EJERCICIOS:
**a.** Según el texto sobre China y el capitalismo, ¿a qué historiador basta con leer para desmitificar el credo liberal del laissez-faire y el mercado autorregulado?
**b.** Prolonga el texto sobre China y el capitalismo a partir de su última oración.

TEXTO:
++++++++++++++++++++

La China de hoy es ante todo un síntoma del capitalismo. En efecto, China no es una nación autoritaria que vendría a distorsionar el capitalismo puro, sino la evidencia contemporánea de su tradicional modo de desarrollo. De hecho, en los albores de la modernidad capitalista occidental los países europeos distaban de ser democráticos. Las condiciones para el capitalismo fueron creadas y sostenidas por una dictadura del Estado, legalizando expropiaciones y disciplinando lo que llegará a constituir la masa del proletariado. (Basta con leer al historiador Karl Polanyi para desmitificar el credo liberal del laissez-faire y el mercado autorregulado). Es eso lo que se repite -con diferencias históricas, por su puesto- en la China de hoy.
Cual síntoma, China es más que la repetición del pasado occidental: es el retorno de lo reprimido en su historia.
Los valores identificados con la democracia liberal (voto universal, libertad de pensamiento y de prensa, educación pública, abolición del trabajo infantil, etc.) no son productos naturales del capitalismo, como quieren hacernos creer las viejas cuicas de Libertad y Desarrollo o los señoritos bienintencionados del Centro de Estudios Públicos. Al contrario, son el resultado de una lucha continua de parte de las clases populares y medias durante todo el siglo XIX y comienzos del XX. Pareciera que la Revolución China finalmente tropezó con el cinismo conservador: si los países “en vías de desarrollo” son democratizados prematuramente, entonces advendrá en seguida la catástrofe económica y política. No es casualidad que países económicamente exitosos en términos del desarrollo vía apertura comercial (neoliberal) han logrado establecer una democracia sólo después de un período de gobierno autoritario o una dictadura dolorosa (Chile, por ejemplo… si es que acá se puede hablar de verdadera democracia). El uso autoritario del poder estatal asegura a largo plazo el control de los costos sociales y evita el caos (estabilidad institucional de la que tanto nos jactamos los chilenos). Quién se lo iba a imaginar: el “mix” capitalismo-comunismo resulta ser una ventaja para la avanzada China; China se ha desarrollado rápidamente gracias a su régimen autoritario.

++++++++++++++++++++

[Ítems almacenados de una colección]
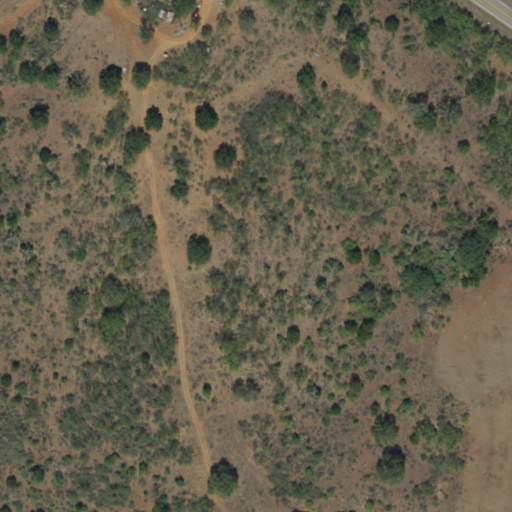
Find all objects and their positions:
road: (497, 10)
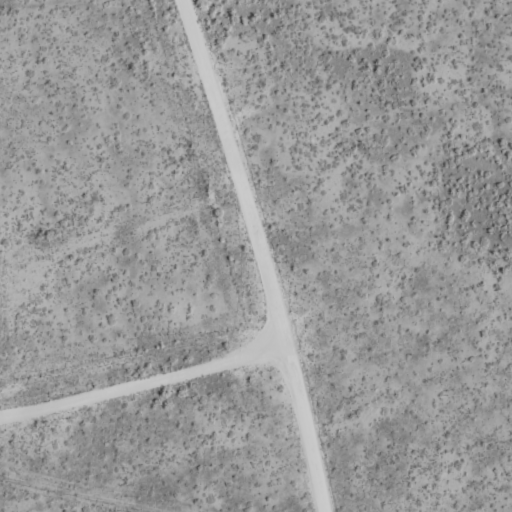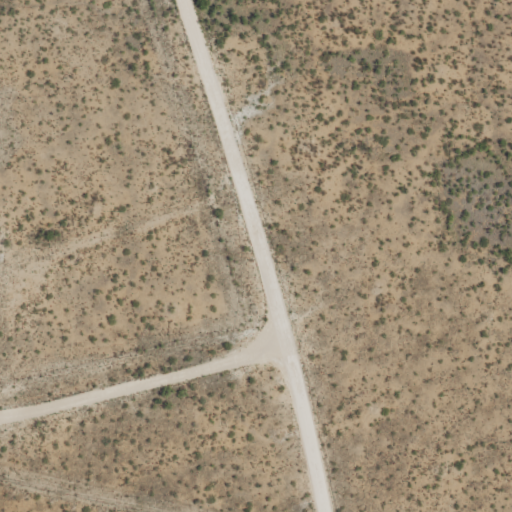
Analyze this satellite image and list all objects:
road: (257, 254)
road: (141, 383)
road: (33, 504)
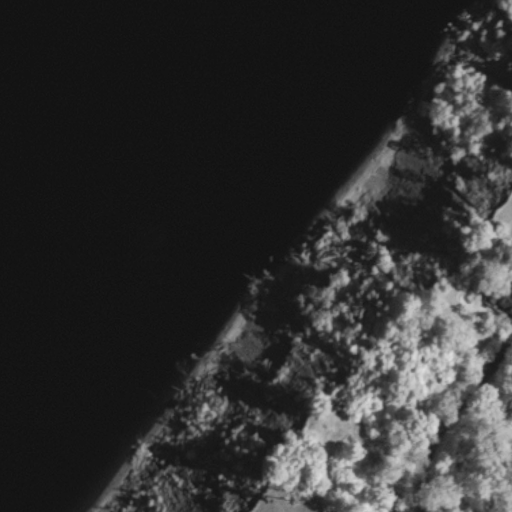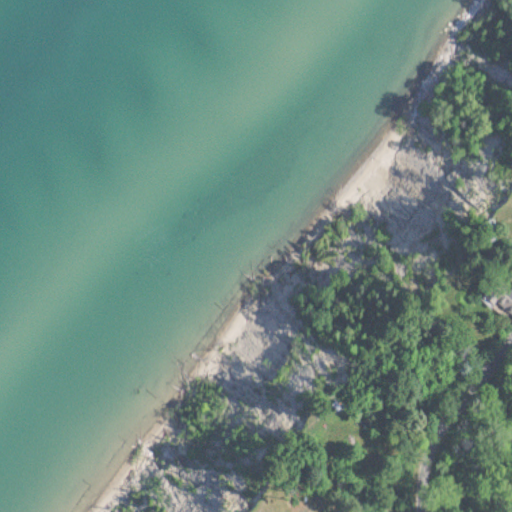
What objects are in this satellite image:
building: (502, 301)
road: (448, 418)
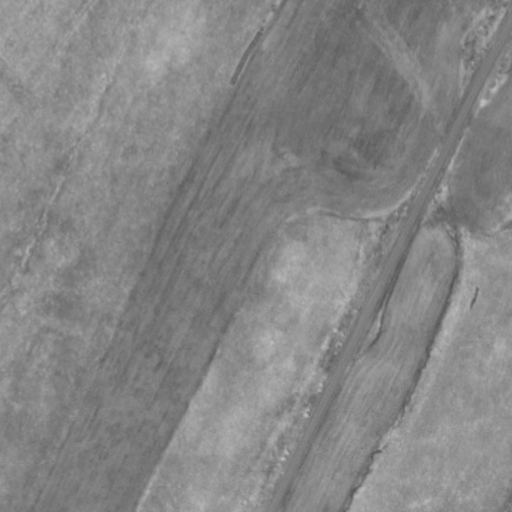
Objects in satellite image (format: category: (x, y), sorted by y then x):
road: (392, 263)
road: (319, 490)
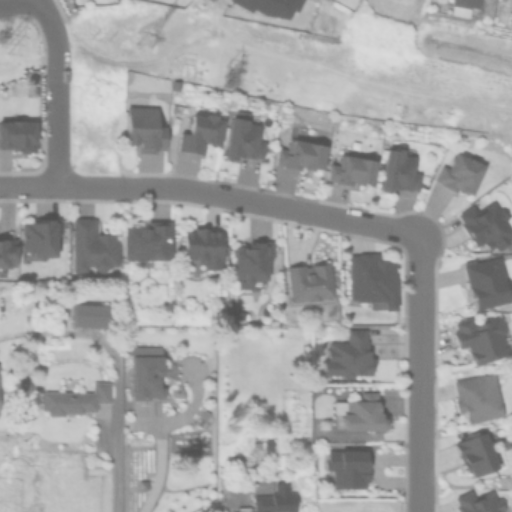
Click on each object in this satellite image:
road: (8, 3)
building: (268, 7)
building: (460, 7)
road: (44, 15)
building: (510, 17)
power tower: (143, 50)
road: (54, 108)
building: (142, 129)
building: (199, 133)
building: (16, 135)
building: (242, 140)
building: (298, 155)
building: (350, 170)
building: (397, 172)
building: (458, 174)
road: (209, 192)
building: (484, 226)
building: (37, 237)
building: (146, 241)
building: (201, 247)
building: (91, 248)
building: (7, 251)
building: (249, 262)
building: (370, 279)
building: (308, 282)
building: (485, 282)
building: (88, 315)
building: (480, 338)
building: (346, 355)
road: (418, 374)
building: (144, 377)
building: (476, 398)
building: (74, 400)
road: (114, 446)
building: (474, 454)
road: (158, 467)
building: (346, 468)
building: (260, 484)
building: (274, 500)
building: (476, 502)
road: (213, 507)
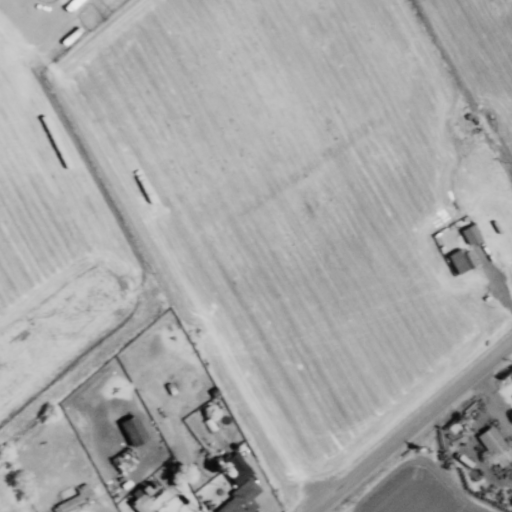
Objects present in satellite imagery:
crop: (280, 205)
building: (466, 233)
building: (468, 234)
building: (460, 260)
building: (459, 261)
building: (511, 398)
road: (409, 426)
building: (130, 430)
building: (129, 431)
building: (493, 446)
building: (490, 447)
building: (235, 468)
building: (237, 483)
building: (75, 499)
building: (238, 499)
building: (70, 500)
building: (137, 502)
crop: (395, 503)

++++++++++++++++++++

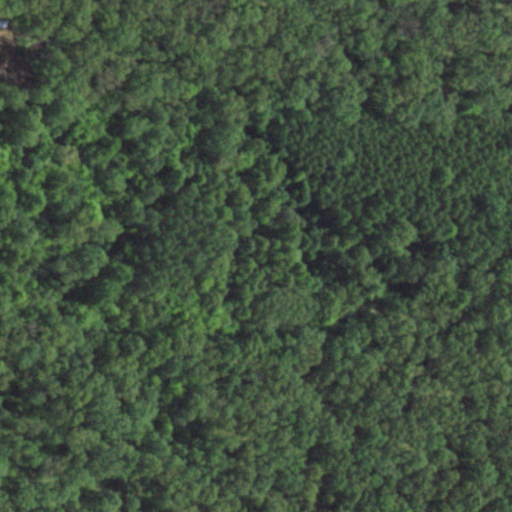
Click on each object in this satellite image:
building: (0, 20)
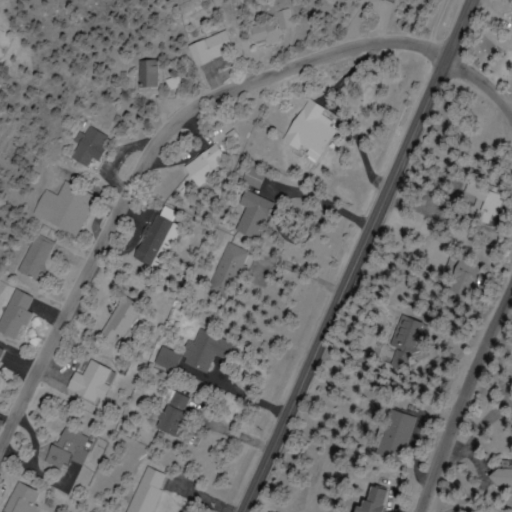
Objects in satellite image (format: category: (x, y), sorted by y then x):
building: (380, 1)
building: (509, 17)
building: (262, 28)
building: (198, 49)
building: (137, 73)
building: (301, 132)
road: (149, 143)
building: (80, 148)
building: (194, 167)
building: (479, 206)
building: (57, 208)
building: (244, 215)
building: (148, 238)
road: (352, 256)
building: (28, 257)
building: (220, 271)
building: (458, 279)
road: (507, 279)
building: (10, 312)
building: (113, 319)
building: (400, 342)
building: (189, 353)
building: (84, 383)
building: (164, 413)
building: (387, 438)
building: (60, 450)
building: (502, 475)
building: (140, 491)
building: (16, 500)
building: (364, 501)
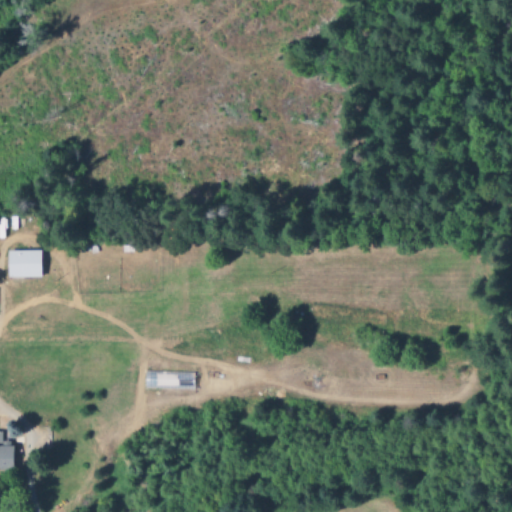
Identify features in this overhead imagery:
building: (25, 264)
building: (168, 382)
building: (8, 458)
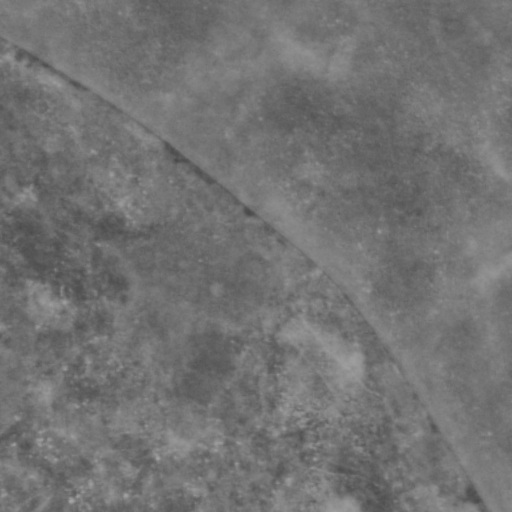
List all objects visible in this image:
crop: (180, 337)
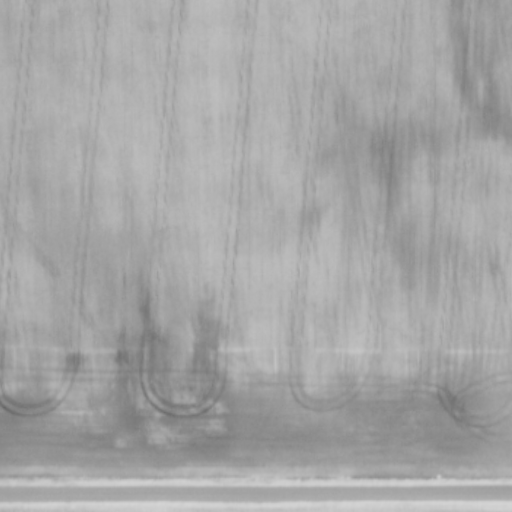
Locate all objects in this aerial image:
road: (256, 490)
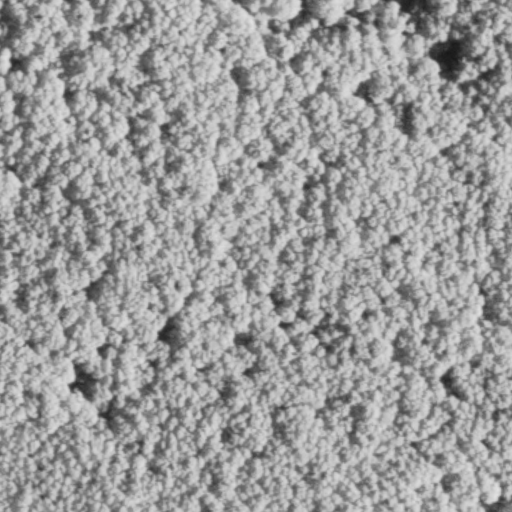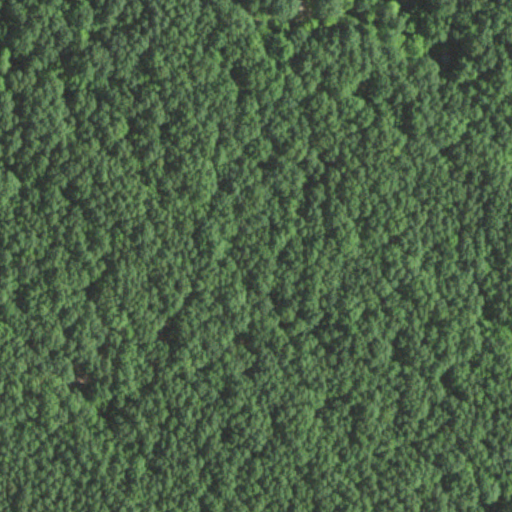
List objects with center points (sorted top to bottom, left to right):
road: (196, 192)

++++++++++++++++++++

TUS RESPUESTAS:
**a.** Basta con leer a Karl Polanyi.

**b.**
Se tiende a pensar que el Maoísmo fracasó. Ironía de la historia: Mao Zedong creó las condiciones ideológicas para un rápido desarrollo capitalista. Carcajada de la historia: el marxismo como condición de posibilidad de la consolidación institucional del capitalismo.
Quizá no haya que hacerse ilusiones respecto a un posible modelo democrático chino al estilo occidental. O quizá los tibetanos logren finalmente adorar al Dalai Lama en su tierra. Sin embargo, el problema medular es otro y mucho más global. Como nos advierte Žižek, lo más preocupante de todo es que la China de hoy no es simplemente un resto del pasado occidental (una suerte de retorno de lo reprimido de su historia), sino el signo de nuestro futuro. No sea que para el 2030 seamos todos tibetanos.